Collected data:

──────────

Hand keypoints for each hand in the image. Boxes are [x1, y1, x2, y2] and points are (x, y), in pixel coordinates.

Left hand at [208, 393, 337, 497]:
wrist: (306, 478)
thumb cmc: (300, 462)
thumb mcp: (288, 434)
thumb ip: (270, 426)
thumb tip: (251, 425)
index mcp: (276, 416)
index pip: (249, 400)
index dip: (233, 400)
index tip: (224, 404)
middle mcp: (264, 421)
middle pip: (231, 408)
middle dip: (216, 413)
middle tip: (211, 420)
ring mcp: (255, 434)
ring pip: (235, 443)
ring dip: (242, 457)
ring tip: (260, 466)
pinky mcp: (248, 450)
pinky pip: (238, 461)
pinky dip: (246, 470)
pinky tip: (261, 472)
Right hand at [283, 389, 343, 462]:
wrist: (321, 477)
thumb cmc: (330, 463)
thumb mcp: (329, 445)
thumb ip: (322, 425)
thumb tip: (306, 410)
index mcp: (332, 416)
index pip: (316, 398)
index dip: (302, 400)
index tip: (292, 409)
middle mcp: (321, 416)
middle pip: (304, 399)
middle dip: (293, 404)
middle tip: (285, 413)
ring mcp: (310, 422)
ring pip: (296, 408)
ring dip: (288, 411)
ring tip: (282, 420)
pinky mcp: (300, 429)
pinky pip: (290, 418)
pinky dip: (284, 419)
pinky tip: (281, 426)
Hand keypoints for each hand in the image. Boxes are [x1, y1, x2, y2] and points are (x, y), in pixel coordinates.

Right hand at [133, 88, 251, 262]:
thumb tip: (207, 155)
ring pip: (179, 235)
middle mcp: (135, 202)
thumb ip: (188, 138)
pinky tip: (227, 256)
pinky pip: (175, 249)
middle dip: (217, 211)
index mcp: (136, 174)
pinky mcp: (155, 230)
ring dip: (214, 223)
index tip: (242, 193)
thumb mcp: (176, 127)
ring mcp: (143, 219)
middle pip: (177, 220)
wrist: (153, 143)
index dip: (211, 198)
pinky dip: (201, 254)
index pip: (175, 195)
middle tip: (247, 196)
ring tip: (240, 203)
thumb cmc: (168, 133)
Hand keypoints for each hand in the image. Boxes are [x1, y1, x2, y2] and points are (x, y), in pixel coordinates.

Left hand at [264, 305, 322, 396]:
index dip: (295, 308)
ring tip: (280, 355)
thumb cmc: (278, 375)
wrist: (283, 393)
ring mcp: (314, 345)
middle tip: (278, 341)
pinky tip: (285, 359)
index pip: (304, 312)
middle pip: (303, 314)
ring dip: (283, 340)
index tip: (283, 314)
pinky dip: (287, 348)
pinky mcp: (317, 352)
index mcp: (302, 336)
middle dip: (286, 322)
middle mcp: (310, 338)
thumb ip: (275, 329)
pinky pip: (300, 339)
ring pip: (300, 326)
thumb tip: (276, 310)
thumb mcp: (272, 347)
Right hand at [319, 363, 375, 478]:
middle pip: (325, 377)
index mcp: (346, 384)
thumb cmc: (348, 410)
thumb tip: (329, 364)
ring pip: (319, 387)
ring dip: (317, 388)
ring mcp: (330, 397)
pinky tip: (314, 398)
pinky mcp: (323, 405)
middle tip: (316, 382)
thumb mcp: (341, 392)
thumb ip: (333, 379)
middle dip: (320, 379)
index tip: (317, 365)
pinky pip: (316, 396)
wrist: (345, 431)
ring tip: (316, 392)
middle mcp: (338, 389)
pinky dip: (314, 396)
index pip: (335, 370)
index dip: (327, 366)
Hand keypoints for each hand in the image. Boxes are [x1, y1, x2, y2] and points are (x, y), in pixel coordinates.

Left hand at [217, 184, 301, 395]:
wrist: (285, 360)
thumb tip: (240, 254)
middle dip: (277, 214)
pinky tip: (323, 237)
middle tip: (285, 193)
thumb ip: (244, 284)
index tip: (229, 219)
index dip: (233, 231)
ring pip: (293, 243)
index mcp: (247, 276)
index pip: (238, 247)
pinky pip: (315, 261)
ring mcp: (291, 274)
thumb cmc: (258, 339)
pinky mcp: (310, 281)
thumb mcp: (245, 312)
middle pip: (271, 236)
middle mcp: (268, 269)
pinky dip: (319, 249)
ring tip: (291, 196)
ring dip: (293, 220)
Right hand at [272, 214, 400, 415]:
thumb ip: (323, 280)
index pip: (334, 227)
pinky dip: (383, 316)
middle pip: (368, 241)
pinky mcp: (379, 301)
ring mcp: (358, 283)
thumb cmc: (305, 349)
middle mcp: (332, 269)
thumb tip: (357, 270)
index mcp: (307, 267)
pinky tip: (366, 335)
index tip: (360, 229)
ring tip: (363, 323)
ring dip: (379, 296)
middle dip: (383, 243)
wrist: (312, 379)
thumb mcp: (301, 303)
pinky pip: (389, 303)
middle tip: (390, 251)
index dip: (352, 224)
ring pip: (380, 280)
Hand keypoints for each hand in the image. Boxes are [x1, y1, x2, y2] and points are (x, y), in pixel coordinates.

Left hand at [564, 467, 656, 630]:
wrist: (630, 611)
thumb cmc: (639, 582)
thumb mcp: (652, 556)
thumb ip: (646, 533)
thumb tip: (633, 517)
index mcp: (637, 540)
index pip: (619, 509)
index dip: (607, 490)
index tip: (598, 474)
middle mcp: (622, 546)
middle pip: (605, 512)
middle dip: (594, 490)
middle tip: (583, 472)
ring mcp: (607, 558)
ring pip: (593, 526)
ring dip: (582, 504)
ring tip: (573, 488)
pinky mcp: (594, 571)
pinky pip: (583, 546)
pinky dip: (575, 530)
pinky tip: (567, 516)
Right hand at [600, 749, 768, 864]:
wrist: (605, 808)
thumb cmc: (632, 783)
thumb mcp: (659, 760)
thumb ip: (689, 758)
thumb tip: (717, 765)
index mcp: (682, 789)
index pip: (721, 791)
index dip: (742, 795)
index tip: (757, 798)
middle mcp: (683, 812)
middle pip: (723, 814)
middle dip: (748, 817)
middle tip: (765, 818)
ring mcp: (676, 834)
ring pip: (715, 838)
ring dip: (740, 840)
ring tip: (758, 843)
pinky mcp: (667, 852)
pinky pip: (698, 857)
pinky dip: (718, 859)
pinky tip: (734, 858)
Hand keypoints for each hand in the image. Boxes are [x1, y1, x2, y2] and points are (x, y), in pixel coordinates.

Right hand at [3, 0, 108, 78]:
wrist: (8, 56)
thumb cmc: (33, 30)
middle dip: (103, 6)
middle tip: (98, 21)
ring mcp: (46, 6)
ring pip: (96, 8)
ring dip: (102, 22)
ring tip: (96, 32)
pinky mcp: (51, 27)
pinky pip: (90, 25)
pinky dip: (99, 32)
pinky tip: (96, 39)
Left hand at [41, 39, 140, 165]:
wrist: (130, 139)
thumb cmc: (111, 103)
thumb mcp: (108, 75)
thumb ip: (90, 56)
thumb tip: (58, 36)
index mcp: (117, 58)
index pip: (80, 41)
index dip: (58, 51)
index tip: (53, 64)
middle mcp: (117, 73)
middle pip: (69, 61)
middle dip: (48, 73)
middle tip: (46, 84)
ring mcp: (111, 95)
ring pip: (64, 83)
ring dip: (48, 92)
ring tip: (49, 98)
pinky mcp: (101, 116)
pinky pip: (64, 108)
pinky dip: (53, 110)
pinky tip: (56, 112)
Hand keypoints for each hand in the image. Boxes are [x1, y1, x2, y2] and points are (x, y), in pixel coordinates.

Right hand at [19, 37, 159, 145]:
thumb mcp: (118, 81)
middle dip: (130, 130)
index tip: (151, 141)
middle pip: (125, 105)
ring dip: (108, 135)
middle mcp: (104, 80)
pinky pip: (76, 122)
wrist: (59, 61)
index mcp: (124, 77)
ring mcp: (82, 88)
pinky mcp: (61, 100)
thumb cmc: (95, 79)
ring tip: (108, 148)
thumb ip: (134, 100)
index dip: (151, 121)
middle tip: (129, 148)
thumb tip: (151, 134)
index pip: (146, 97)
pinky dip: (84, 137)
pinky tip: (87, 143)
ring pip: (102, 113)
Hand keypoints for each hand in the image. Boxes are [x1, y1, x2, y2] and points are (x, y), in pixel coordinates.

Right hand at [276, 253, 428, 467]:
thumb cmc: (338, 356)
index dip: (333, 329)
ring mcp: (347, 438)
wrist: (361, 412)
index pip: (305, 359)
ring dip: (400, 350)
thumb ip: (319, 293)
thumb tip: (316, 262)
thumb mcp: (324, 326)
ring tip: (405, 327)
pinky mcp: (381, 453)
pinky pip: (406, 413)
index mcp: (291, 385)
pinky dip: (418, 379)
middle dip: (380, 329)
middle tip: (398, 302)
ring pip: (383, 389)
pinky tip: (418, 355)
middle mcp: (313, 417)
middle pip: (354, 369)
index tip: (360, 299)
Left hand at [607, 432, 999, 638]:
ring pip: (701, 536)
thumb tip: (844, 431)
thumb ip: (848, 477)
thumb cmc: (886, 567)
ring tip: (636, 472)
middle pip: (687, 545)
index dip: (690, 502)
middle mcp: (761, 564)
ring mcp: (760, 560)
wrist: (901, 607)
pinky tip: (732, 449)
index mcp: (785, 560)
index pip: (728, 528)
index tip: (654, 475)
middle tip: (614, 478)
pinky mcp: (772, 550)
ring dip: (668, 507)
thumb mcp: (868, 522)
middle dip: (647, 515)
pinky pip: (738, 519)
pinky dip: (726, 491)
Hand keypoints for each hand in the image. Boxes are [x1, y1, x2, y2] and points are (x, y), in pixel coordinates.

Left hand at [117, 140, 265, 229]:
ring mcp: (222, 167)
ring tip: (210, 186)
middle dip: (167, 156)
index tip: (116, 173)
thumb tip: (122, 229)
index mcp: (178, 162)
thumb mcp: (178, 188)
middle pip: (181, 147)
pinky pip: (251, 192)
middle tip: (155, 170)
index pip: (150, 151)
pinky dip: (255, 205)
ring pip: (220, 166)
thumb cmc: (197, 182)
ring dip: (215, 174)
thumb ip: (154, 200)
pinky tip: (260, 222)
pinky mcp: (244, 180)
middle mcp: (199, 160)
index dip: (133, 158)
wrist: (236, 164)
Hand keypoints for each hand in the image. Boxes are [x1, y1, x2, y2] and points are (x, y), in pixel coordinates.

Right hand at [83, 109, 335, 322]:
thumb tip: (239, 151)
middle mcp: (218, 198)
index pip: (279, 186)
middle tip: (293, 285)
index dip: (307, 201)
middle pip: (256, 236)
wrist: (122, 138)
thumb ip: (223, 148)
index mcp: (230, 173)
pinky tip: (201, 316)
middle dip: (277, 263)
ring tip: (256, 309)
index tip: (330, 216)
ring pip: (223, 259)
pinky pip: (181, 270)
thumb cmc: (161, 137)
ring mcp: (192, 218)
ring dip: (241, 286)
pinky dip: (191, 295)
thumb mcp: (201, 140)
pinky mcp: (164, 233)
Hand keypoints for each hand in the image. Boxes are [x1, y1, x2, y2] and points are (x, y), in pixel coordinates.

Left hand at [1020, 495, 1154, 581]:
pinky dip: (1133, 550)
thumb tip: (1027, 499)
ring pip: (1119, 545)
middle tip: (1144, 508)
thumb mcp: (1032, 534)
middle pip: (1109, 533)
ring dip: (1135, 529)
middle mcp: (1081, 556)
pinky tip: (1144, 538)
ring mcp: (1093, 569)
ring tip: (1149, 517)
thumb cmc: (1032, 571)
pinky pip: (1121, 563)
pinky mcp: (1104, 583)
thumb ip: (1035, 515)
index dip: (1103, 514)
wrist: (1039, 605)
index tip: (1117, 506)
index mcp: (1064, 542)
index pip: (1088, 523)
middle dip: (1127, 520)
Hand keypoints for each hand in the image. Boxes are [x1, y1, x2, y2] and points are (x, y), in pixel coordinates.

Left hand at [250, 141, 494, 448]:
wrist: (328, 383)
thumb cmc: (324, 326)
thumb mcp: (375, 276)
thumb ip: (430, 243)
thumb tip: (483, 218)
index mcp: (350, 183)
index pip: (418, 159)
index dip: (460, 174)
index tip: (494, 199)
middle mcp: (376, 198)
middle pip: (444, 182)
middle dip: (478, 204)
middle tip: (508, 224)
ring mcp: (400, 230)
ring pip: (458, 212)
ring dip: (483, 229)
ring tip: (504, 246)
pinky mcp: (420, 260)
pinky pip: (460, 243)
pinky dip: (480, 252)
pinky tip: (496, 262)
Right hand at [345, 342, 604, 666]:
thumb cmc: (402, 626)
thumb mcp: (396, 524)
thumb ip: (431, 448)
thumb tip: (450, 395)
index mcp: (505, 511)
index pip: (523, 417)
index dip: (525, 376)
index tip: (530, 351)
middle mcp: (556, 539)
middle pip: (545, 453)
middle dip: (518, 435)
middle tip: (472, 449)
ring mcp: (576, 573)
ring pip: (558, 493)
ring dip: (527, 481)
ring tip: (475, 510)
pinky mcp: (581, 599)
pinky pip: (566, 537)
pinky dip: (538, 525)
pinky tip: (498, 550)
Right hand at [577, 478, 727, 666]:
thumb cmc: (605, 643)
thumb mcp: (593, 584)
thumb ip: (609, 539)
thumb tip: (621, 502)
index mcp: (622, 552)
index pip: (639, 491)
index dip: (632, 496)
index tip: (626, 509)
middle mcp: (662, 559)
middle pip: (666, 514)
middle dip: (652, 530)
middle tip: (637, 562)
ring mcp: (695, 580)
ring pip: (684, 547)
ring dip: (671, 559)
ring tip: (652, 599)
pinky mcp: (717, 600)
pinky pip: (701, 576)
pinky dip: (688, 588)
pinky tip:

──────────

What is needed is the number of lines in the entries that contain the word "Right", written alone.

--- EXPECTED ANSWER ---
11